• **What you are asked to do**
Answer with one number: the count of lines in the listing below that hold the word "Fibra".

• **Supplied entries**

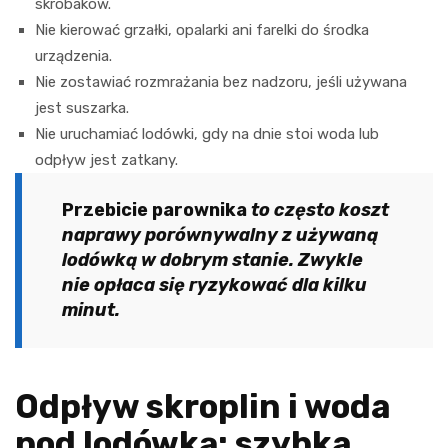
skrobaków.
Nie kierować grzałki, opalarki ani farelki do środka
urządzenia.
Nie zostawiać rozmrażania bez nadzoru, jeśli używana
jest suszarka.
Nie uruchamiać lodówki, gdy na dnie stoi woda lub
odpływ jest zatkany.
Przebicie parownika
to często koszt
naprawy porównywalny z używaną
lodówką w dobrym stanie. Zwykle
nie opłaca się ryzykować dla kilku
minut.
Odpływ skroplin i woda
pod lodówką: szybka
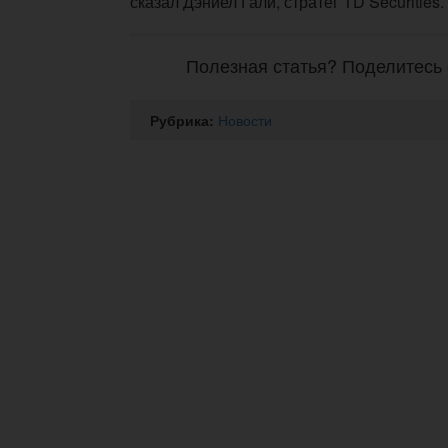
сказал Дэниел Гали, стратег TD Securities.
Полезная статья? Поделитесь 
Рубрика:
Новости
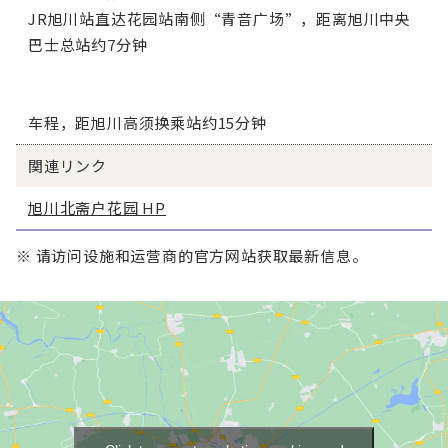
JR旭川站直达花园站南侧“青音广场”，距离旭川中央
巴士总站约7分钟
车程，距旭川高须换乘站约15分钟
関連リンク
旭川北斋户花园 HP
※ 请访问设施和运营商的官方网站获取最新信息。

...

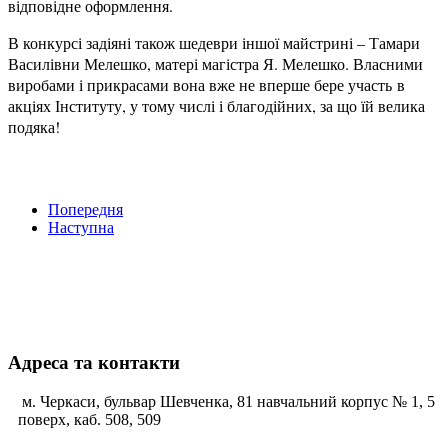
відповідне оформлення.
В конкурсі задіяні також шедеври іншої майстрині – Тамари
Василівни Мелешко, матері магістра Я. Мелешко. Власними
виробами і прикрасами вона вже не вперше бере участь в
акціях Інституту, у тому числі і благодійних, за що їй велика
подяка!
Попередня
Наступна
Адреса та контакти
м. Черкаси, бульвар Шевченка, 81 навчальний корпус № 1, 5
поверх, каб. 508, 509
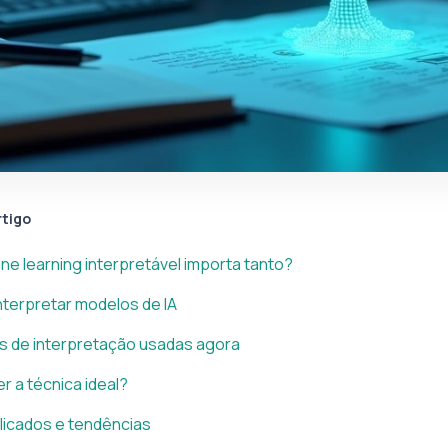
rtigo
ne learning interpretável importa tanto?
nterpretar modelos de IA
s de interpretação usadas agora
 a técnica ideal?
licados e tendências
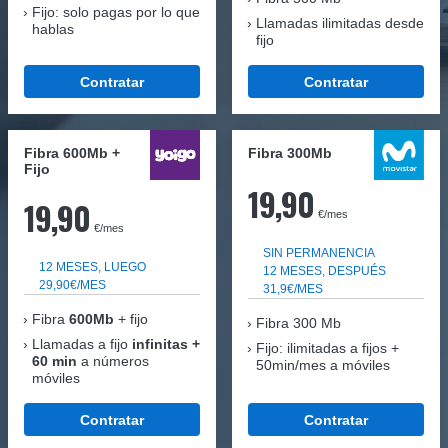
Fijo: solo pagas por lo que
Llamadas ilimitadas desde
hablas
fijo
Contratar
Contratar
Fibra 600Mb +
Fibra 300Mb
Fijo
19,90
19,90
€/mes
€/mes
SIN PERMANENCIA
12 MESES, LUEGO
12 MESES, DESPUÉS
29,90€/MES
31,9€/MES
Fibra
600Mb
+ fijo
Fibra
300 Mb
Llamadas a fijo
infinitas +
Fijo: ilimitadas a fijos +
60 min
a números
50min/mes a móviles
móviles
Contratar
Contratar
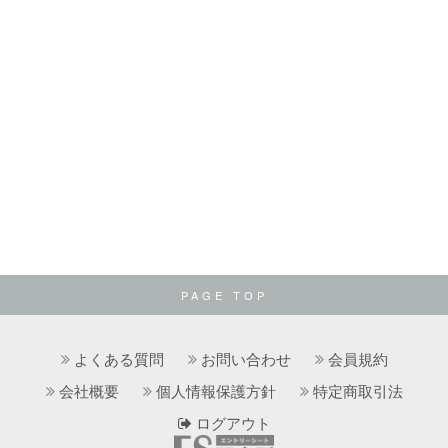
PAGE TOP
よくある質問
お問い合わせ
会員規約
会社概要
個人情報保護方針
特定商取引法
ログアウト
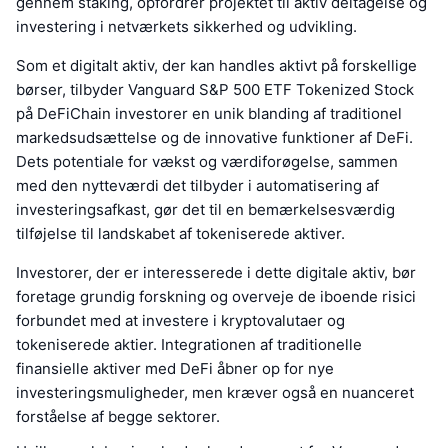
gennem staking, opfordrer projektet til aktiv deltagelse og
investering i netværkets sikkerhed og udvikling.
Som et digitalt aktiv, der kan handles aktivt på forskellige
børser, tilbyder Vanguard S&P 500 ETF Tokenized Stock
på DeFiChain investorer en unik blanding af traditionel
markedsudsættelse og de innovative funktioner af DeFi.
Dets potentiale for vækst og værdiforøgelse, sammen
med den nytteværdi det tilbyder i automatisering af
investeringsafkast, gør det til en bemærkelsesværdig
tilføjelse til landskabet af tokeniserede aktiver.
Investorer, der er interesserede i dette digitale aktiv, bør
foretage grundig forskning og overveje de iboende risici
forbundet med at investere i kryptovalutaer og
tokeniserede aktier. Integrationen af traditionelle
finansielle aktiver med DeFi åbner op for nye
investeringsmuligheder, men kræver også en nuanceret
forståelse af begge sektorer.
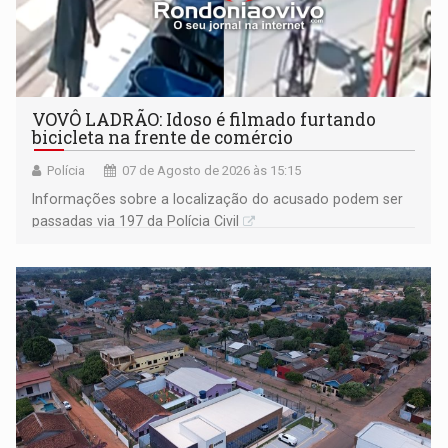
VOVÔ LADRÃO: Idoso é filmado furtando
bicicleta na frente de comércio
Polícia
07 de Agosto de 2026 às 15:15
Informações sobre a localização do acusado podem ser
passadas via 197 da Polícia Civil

==

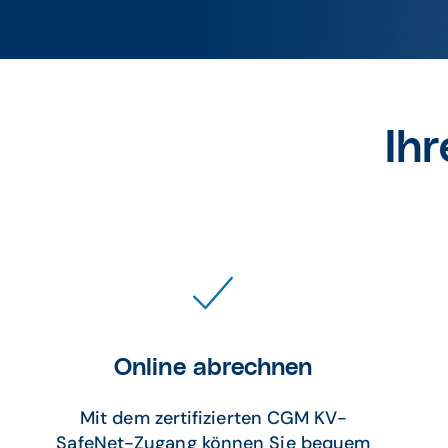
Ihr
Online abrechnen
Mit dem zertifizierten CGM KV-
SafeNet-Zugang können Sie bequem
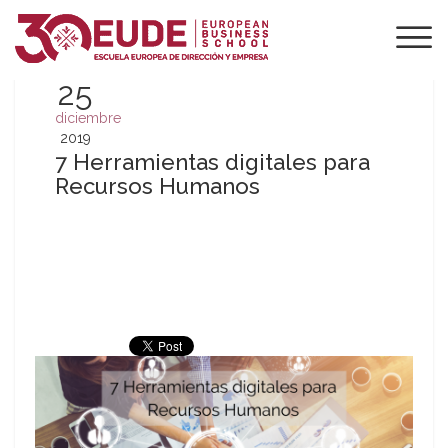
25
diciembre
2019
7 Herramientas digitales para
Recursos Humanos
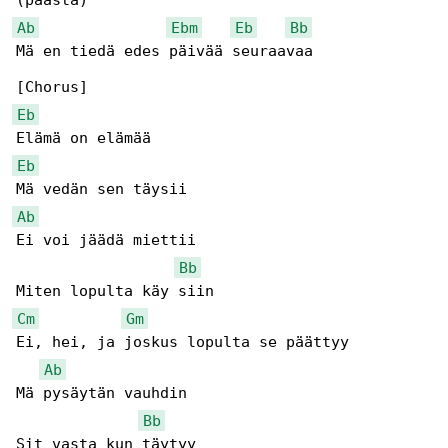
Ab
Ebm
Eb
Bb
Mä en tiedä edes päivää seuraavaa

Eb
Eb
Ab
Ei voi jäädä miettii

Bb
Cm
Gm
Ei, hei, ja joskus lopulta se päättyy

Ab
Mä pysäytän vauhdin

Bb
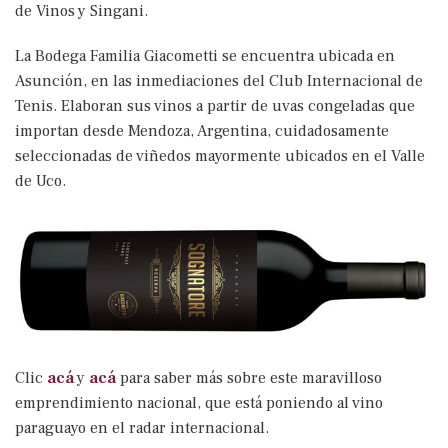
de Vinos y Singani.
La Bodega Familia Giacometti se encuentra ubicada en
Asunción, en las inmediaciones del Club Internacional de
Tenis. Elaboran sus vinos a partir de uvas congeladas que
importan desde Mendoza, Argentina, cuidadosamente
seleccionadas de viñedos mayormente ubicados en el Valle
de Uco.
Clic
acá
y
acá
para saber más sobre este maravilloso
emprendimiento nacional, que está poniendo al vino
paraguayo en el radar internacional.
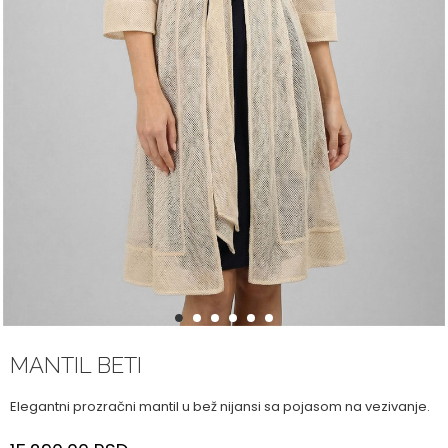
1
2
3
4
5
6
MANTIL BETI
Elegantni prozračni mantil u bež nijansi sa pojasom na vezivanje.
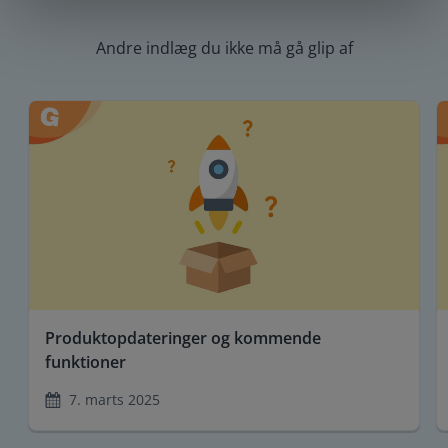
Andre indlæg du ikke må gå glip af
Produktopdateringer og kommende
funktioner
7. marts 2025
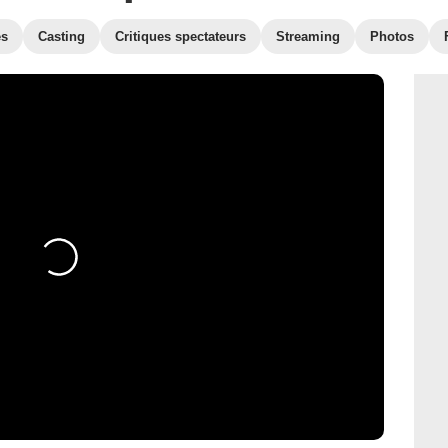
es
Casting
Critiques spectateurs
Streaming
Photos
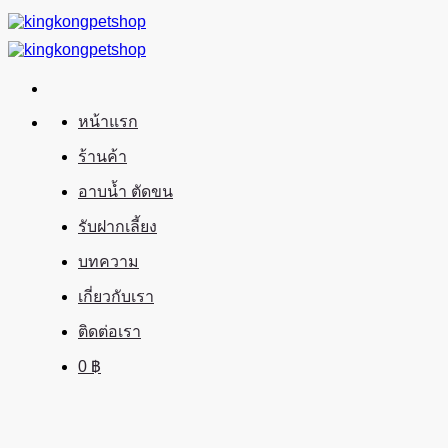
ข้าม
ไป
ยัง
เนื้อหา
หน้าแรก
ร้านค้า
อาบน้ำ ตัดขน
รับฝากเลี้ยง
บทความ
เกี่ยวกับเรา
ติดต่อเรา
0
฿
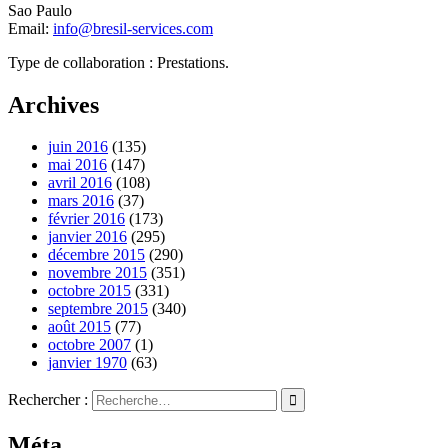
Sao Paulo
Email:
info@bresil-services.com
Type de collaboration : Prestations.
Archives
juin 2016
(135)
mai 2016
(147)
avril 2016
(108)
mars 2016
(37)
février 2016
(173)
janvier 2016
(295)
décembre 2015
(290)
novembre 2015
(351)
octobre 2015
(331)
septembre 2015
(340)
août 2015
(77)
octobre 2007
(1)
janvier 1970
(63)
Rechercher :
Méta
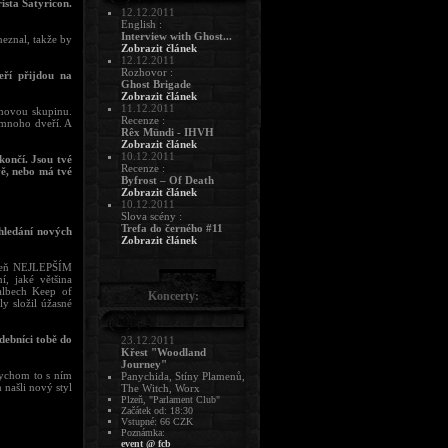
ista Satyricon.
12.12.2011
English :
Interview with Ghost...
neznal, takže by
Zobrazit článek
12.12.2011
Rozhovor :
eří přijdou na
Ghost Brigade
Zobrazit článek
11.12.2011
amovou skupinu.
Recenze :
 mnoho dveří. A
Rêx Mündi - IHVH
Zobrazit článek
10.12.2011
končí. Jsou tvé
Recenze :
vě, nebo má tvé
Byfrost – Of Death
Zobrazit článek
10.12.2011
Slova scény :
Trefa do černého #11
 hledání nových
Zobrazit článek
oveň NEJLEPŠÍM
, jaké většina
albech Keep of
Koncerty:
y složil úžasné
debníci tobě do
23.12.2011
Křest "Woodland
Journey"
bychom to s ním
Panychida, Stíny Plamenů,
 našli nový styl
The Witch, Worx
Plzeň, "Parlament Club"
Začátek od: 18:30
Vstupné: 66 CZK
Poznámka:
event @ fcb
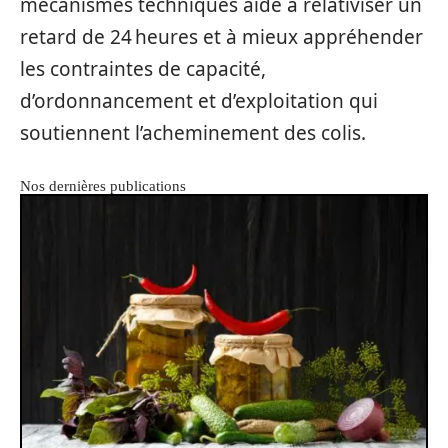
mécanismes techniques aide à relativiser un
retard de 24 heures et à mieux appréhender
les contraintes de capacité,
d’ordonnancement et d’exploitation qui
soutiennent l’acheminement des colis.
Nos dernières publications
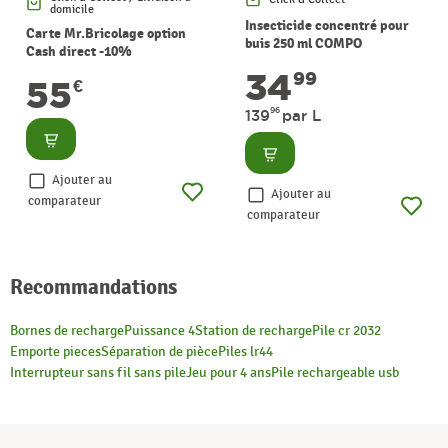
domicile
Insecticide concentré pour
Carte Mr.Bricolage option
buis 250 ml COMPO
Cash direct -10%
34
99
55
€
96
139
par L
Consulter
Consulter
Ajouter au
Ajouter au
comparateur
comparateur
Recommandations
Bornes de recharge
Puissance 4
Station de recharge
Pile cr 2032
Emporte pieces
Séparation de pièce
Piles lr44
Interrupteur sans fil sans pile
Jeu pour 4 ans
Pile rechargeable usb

• **Result of this task**
4